Om 17.00 uur, na einde diensttijd, stroomden de kampen leeg naar de andere kant van de weg. Amerikanen, Engelsen, Belgen, Nederlanders en Duitsers. In die jaren heerste nog het militair gezag van Amerika, Engeland en Frankrijk in Duitsland.
Een Amerikaanse soldaat verdiende in dollars en ving voor elke dollar 3.50 Duitse Marken; een Nederlandse soldaat kreeg voor één gulden 0,84 Marken. Tel uit je winst! In de cafés en bars werd bijna niet gegeten, maar wel driedubbel zoveel gedronken. Er werd door alle militaire politiemensen veel gepatrouilleerd. Dat moest ook wel want er werd tussen de verschillende nationaliteiten flink gevochten. Eénmaal in de week kon je gaan stappen in Ludjenburg. Met vrachtwagens werd de feestvierders naar het stadje gebracht. Velen kwamen op tijd weer terug bij de vrachtwagens voor de terugreis, maar een aantal ook niet. Die moesten van Ludjenburg 20 km teruglopen in de nacht, met als dank een rapport en een aantal dagen licht arrest.

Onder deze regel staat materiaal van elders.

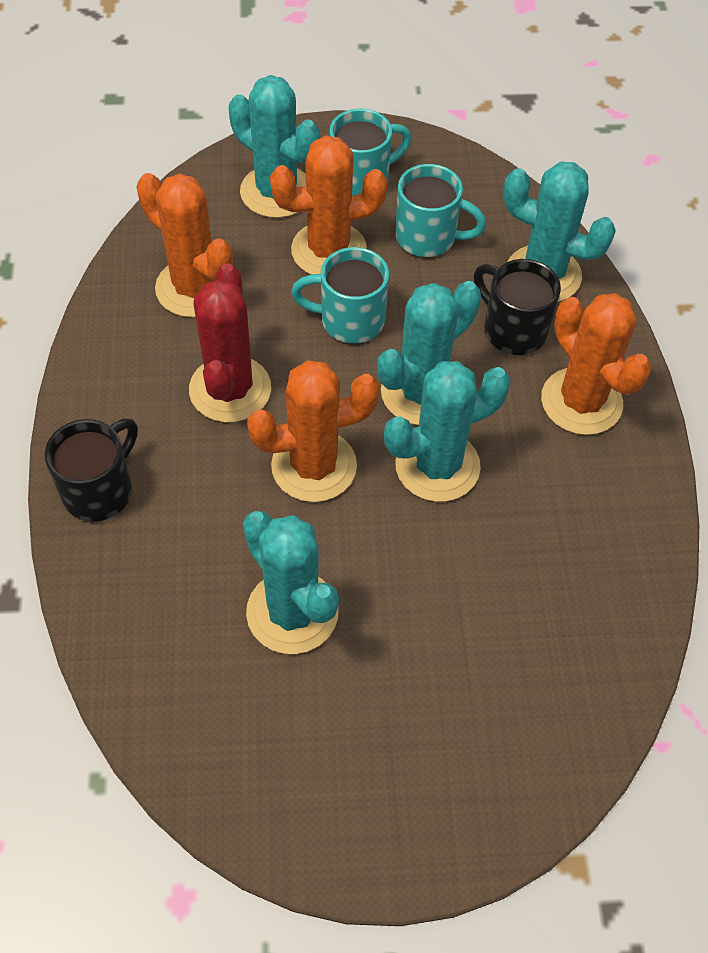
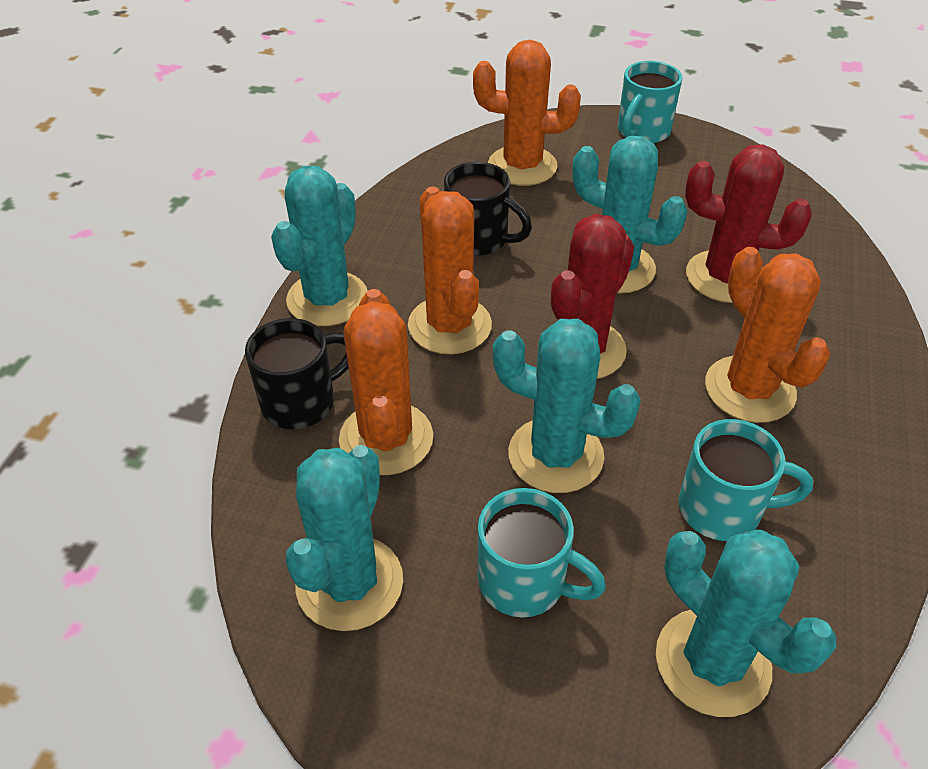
red cactus: 1 -> 2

Elk kamp had zijn eigen commandant. Zo ook het Nederlandse kamp. Een kapitein, die daarvoor toegevoegd officier was geweest bij de Gouverneur-generaal van West-Indië. Hij vroeg mij om degenen die gerapporteerd waren aan hem voor te geleiden en vroeg mij welke straf hij deze voor hun vergrijp moest geven. Als een "provoost geweldiger" leidde ik de mensen die door ons een rapport had gekregen of door hun eigen eenheid waren gerapporteerd, aan hem voor.
De plaats waar al die kampen gesitueerd waren is genoemd naar een gebeurtenis op die plaats. De naam is "Todendorf". Dit naar de gebeurtenis en het ware verhaal dat de Duitsers aan het einde van de tweede wereldoorlog een schip voor de kust met kanonnen tot zinken heeft gebracht. In dat schip zaten 3000 mensen uit concentratiekampen en tevens Engelse krijgsgevangenen. Drie van hen overleefden het en konden na de oorlog hun verhaal vertellen.
Incident
Op een dag kwam de commandant van mijn peloton waartoe ik in Nunspeet behoorde, op inspectie. Op een nacht tegen 24.00 uur, -iedereen diende om 24.00 uur terug te zijn in het kamp-, gingen wij samen op inspectie. Kort na 24.00 uur kwamen wij bij het laatste café en na binnenkomst vluchtten twee militairen via de ramen aan de achterzijde naar buiten. Wij zijn teruggegaan naar de voorzijde waar ook onze jeep stond. De luitenant op een aantal meters rechts achter de jeep en ik links daarvan. Vrijwel direct daarna kwamen twee militairen, waarvan ik direct vaststelde dat het Amerikaanse soldaten waren, vanachter het gebouw naar de voorzijde. Zij waren dronken. Beiden hadden een flesje bier in de hand. De soldaat die het dichtst bij de luitenant stond liep naar onze jeep. Hij sloeg de bodem van de bierfles op het spatbord van onze jeep stuk en liep in de richting van de luitenant, zeggende: "Hé, you, Dutch MP, you want a fight?” en liep verder in de richting van de luitenant. Met opgeheven bierfles die hij bij de hals vasthield en de scherpe kanten naar voren gericht, liep hij in de richting van de luitenant. Deze trok daarop zijn pistool en hield dit wapen in zijn gebogen rechterhand gericht op de soldaat. De luitenant had het pistool niet doorgeladen. Ik had ook inmiddels mijn pistool getrokken maar liet mijn hand met het pistool langs mijn lichaam hangen.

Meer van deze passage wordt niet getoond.